Tuesday, November 16, 2010

 

Ny Time Op-Ed on how to curb meth use

The proposed answer to the country's meth problem? Just keep a key ingredient, pseudoephedrine, out of the hands of meth producers. I have to admit, it is a decent article, although some of the statistics feel fast and loose. That said, surely there would be some preventative effect in creating a prescription requirement for pseudoephedrine. Additionally, I understand that this op-ed was limited in its scope. However, what we really need are better jobs in middle America (or jobs at all) and treatment and counseling facilities, not to mention drug prevention programs that teach children the actual dangers of these harmful narcotics.

If there is no other way to earn an income in Kentucky, people will find a way to make and sell meth. They have to. To allege otherwise is to argue that people will opt for poverty and destitution in the face of a profitable, if not harmful and illegal, alternative.

Additionally, to tamper recidivism and relapse rates, we need better counseling and a stronger emphasis on problem-solving courts, as opposed to throwing people into the criminal justice system. If a court is either unable or unwilling to order a perpetrator to receive counseling, spend part of his or her sentence in a halfway house, and address the sort of underlying psychological problems that are so prevalent in our criminal populations, we won't see a dramatic decrease in our crime rates.

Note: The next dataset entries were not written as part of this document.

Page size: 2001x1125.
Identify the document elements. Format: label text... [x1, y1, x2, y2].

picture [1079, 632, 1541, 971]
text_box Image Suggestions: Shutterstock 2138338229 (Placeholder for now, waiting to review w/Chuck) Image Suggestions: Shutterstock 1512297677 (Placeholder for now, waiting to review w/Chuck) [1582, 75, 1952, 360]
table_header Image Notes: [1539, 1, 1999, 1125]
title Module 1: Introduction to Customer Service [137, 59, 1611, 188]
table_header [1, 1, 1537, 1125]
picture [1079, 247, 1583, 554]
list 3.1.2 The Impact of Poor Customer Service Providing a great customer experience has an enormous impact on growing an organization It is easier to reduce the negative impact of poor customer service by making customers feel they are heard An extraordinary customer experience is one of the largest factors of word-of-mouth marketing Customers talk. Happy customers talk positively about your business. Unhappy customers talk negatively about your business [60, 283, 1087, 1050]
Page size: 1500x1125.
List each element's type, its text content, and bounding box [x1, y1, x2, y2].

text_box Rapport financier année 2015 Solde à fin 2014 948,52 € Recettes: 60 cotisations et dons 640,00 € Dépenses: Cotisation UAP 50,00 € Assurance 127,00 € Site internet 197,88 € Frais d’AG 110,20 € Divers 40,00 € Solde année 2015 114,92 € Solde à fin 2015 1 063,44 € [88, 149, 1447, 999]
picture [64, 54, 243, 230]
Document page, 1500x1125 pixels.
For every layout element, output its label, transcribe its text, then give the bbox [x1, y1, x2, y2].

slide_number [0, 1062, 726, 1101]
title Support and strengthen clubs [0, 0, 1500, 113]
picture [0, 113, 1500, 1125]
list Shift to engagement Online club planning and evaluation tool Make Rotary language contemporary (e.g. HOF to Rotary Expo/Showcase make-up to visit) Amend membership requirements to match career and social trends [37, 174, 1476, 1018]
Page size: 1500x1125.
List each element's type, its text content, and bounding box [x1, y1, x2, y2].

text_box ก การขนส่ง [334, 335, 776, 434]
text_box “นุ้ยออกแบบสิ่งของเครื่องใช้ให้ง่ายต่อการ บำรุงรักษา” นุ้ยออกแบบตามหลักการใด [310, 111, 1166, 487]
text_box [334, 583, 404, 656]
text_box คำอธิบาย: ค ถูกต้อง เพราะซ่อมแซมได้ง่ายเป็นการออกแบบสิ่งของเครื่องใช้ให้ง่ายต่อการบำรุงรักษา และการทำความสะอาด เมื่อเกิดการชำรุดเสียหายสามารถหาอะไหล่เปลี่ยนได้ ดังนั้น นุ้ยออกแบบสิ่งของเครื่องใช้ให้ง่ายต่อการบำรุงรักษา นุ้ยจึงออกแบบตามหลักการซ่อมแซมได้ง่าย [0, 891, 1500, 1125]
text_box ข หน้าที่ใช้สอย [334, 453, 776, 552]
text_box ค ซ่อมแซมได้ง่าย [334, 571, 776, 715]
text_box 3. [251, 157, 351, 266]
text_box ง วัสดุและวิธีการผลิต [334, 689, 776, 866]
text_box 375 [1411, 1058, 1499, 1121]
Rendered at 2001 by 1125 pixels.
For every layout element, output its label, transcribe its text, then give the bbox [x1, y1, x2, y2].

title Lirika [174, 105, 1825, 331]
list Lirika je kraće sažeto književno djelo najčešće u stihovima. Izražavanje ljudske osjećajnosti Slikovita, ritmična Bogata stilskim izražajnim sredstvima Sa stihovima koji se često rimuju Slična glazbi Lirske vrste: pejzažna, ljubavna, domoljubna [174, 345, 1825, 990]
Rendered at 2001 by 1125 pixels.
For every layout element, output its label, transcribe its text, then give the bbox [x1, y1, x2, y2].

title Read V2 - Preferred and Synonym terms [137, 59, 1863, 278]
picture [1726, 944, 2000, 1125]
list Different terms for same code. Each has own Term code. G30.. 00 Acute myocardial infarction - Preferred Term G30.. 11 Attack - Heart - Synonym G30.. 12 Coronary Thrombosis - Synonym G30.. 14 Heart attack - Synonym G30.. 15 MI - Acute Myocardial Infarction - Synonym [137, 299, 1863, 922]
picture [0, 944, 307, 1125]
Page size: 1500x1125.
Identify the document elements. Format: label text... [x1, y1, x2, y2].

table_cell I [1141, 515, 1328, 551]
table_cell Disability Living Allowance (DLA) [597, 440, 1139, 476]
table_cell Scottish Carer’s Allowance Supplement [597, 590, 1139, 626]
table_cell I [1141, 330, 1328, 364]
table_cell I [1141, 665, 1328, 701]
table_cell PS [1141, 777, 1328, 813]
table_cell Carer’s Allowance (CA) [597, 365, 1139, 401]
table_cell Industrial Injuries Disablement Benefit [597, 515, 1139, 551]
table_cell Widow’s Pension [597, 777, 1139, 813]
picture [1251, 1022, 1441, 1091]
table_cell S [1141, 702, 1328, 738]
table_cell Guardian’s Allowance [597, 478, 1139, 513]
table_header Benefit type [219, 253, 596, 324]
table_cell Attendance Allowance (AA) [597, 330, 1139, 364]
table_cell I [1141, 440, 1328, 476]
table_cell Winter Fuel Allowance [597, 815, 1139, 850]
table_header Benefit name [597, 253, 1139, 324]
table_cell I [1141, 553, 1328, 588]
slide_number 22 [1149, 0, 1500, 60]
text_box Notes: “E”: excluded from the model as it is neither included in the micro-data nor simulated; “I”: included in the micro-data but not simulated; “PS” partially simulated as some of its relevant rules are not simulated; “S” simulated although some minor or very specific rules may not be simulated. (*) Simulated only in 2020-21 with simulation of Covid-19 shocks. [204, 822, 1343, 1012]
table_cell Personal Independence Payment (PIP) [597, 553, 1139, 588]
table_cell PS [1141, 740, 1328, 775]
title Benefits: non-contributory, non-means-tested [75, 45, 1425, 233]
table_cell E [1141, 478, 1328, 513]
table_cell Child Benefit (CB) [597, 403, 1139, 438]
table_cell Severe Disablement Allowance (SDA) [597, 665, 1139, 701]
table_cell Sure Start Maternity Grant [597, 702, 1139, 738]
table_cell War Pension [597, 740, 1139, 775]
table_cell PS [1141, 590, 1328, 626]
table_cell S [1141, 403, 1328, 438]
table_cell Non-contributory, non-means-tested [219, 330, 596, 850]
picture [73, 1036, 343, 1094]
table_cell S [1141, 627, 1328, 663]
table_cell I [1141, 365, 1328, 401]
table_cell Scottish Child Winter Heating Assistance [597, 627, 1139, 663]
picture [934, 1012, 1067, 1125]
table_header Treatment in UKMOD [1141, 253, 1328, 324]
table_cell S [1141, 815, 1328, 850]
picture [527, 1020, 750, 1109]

Last, there needs to be an open dialogue about drug use that begins in the schools. The danger of using scare tactics with children is that, once those scare tactics are exposed, the message and the messenger lose legitimacy. When I was a kid, my class listened to several speakers between first and twelfth grade. It was a lot of talk about addicts living on the street, peer pressure, gateway drugs, and accidentally overdosing on your first usage. There was never a word mentioned about the dangers of alcohol. As we now know, this message was more than misleading, it was largely incorrect. We can't lie to kids about some drugs and expect them to believe us about others. Curbing meth use may mean accepting that kids experiment with drugs in college or that many high school and college kids know more about prescription pill abuse than you might expect. Then again, we could just keep doing what we're doing, right?